Document segment:
= = = = =

Skip to content

Task Configuration Reference

Complete reference for all TaskConfig fields. For a tutorial introduction, see Your First Task.

Task naming and registration

Field Type Default Description
task str required Task name. Must be unique. Used to invoke the task from CLI.
task_alias str null Display name for the results table.
tag str or list null Tag(s) for categorization. Enables batch selection via --tasks tag_name.

Dataset configuration

Field Type Default Description
dataset_path str required HuggingFace Hub dataset name, or a local path.
dataset_name str null Dataset configuration name (the second argument to datasets.load_dataset()).
dataset_kwargs dict null Extra kwargs passed to datasets.load_dataset() (e.g., data_files, data_dir).
custom_dataset Callable null Function returning dict[str, Dataset]. Receives metadata and model_args at runtime.
training_split str null Name of the training split.
validation_split str null Name of the validation split.
test_split str null Name of the test split (primary evaluation split).
fewshot_split str null Split to draw few-shot examples from.

= = = = =

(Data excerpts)

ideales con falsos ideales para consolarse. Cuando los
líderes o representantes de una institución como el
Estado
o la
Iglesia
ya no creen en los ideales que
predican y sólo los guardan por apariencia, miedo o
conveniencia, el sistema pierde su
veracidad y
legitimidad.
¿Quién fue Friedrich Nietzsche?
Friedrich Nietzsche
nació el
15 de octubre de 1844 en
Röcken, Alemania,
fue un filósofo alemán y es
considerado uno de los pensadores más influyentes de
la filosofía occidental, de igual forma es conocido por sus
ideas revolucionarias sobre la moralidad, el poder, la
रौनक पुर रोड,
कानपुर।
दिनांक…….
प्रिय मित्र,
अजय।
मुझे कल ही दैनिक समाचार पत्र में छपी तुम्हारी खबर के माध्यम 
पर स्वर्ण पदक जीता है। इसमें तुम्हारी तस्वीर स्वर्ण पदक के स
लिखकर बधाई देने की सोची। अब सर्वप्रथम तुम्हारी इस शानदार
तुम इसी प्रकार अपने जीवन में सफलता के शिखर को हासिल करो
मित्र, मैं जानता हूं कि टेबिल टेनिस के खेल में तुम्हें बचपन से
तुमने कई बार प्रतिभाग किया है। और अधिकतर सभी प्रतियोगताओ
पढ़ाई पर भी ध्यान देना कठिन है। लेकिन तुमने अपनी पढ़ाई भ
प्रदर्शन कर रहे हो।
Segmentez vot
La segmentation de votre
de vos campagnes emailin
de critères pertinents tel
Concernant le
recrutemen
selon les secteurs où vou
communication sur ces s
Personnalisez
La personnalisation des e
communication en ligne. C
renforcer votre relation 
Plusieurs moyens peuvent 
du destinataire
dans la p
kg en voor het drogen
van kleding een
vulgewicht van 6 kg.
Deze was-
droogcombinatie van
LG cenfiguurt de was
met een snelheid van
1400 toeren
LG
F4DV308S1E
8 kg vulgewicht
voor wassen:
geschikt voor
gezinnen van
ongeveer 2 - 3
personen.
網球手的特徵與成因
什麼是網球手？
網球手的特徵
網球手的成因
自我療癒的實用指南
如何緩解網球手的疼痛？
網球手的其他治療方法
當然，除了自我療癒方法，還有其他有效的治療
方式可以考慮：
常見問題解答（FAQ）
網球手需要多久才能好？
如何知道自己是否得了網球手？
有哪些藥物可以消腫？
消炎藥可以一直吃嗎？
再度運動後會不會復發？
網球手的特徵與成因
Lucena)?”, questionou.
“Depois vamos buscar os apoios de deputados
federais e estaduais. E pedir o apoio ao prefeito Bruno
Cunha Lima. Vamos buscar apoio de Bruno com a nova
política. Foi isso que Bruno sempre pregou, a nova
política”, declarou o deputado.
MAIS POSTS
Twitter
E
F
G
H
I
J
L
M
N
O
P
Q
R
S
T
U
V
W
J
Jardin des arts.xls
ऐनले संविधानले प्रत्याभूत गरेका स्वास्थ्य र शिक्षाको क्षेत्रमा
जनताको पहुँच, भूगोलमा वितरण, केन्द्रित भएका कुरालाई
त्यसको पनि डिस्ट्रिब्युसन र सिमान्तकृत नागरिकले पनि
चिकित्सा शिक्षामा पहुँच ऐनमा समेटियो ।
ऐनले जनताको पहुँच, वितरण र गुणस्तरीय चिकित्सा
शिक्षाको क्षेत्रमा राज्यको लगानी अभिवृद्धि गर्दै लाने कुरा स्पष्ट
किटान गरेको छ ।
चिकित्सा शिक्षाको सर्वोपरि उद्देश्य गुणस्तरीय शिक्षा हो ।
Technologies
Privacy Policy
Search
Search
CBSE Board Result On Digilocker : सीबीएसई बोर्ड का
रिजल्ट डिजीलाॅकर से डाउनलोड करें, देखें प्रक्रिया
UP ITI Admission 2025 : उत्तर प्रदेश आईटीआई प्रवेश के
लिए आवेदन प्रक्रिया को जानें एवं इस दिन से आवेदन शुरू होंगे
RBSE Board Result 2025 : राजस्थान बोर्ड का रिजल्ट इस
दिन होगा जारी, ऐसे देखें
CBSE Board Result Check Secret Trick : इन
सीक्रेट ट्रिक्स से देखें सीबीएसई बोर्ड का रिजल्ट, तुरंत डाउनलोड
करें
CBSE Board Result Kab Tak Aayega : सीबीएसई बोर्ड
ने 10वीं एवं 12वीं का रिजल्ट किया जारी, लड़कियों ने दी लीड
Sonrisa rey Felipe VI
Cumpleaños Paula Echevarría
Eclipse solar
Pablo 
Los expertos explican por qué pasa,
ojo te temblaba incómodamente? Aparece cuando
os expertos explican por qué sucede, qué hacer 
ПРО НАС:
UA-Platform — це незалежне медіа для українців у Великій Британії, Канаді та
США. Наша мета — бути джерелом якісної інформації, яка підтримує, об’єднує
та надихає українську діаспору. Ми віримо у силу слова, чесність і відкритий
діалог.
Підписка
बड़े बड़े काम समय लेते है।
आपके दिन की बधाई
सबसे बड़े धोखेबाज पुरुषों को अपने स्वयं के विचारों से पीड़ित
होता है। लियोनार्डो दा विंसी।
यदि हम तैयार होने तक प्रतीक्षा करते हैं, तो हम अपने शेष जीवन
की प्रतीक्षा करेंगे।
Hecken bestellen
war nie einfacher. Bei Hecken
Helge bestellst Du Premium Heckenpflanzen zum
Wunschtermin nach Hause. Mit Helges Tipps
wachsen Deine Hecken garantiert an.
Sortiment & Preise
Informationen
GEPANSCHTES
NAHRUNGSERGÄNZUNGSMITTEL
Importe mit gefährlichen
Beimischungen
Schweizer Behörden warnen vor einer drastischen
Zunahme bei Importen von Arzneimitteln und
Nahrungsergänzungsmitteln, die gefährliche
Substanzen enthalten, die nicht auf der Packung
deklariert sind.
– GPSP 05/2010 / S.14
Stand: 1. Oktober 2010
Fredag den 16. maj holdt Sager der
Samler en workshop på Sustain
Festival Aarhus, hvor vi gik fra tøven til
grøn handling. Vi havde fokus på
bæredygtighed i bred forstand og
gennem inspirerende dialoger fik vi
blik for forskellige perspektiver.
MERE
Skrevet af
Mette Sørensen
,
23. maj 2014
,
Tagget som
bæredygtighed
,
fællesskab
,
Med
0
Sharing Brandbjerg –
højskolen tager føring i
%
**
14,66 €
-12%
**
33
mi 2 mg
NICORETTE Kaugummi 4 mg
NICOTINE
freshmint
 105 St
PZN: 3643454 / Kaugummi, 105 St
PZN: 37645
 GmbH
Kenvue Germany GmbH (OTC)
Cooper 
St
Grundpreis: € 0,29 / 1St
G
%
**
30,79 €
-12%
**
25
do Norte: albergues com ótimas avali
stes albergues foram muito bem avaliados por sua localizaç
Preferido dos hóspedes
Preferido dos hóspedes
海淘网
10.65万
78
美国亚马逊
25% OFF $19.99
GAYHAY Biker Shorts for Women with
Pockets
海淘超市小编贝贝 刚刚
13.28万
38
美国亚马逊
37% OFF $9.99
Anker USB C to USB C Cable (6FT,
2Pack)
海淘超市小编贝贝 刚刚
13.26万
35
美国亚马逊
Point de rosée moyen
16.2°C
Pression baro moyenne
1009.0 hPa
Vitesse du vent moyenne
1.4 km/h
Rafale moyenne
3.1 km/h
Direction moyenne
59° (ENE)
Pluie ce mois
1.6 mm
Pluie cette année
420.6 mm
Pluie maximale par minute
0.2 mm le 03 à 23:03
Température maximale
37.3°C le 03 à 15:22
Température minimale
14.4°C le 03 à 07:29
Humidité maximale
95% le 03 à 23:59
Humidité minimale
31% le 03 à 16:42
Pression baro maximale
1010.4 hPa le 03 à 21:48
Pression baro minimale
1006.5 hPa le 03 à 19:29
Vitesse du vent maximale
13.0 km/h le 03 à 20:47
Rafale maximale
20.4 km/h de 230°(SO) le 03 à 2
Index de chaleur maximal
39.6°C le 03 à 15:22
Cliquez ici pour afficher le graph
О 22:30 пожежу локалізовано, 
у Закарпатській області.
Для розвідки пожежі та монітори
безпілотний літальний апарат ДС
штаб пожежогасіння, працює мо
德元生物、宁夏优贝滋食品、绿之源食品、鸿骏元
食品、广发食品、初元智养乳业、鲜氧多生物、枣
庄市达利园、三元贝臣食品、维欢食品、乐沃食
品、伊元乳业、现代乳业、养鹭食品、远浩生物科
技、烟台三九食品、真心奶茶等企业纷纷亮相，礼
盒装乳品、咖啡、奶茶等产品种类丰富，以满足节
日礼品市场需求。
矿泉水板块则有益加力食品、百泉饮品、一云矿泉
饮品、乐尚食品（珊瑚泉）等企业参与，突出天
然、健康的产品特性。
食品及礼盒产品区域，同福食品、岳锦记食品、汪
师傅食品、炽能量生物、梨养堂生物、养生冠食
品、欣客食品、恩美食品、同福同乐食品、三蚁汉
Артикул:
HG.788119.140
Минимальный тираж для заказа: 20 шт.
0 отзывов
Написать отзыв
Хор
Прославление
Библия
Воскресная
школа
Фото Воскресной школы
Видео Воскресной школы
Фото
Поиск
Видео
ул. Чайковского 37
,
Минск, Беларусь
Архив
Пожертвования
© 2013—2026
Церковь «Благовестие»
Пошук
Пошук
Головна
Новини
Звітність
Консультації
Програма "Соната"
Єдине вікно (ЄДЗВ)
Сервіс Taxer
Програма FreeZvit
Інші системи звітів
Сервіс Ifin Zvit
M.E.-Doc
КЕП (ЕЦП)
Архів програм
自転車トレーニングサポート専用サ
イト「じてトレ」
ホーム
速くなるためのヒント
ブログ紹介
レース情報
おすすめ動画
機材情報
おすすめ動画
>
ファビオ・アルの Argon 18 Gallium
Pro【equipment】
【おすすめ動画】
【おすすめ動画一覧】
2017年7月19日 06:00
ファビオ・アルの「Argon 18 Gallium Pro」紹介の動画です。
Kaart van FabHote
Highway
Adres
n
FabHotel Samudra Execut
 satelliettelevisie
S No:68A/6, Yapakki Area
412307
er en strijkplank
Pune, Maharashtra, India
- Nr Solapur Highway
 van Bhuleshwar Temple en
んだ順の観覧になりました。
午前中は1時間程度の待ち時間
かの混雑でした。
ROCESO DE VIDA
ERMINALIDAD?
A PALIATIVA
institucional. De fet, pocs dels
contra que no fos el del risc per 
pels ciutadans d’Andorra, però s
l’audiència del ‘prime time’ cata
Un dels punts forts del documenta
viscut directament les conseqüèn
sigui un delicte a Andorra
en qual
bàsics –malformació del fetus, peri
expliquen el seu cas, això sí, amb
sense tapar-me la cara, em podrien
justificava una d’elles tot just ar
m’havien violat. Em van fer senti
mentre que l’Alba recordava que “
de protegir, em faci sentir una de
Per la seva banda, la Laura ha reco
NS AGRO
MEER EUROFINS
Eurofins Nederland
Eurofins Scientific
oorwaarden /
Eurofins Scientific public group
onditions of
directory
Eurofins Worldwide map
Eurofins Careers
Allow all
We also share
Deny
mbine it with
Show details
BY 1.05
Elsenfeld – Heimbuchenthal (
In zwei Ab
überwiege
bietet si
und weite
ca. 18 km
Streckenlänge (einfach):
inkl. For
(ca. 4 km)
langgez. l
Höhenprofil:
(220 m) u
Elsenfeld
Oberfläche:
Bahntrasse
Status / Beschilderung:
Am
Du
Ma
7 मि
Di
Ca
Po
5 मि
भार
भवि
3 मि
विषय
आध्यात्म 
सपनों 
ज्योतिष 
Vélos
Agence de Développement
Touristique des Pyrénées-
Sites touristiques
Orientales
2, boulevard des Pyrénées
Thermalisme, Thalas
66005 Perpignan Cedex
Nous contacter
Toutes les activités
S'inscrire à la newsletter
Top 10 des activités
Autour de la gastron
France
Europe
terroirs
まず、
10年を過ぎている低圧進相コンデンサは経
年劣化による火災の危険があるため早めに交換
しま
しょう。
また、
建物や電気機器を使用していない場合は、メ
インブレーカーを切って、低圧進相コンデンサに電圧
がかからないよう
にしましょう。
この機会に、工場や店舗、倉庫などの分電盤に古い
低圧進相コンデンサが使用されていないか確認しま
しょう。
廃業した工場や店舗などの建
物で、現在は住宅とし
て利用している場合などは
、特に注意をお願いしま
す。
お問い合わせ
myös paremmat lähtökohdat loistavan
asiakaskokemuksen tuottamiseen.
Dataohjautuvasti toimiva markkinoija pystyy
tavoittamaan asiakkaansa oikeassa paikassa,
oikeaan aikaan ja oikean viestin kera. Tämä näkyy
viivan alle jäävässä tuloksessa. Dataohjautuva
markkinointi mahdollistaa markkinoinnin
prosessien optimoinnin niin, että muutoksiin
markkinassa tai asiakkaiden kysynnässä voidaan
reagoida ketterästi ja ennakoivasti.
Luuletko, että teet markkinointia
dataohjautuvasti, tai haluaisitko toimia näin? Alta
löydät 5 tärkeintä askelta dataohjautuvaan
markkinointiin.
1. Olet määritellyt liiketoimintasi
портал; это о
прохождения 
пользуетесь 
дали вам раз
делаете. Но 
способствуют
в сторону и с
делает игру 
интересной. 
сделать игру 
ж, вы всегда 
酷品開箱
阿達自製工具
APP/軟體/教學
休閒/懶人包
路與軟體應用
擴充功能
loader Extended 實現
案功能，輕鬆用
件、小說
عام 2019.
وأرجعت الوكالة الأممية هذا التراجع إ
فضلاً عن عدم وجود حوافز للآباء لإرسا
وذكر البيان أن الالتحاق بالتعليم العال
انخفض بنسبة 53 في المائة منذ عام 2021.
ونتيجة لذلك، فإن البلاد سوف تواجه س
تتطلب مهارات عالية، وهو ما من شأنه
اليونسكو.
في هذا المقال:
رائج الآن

= = = = =

Assignment: Write the next part of the task configuration reference, starting right after the fewshot_split entry. The records were drawn from a separate source.

Exercise result:
process_docs Callable null Function to preprocess each dataset split before prompting. Use !function utils.my_fn.

Using local datasets

# JSON files
dataset_path: json
dataset_kwargs:
  data_files: /path/to/my/data.json

# Pre-split Arrow files
dataset_path: arrow
dataset_kwargs:
  data_files:
    train: /path/to/train/data.arrow
    validation: /path/to/validation/data.arrow

# Previously downloaded HF dataset (via save_to_disk)
dataset_path: hellaswag
dataset_kwargs:
  data_dir: hellaswag_local/

You can also set the LM_EVAL_DATASET_DIR environment variable as a fallback directory for local datasets.

Prompting and in-context formatting

Field Type Default Description
doc_to_text str or Callable null Jinja2 template, dataset column name, or !function producing the input prompt.
doc_to_target str or Callable null Jinja2 template, column name, integer index, or !function producing the target.
doc_to_choice str or Callable null Jinja2 template, column name, list, or !function producing answer choices (for multiple_choice).
description str null Jinja2 template or string prepended before few-shot examples.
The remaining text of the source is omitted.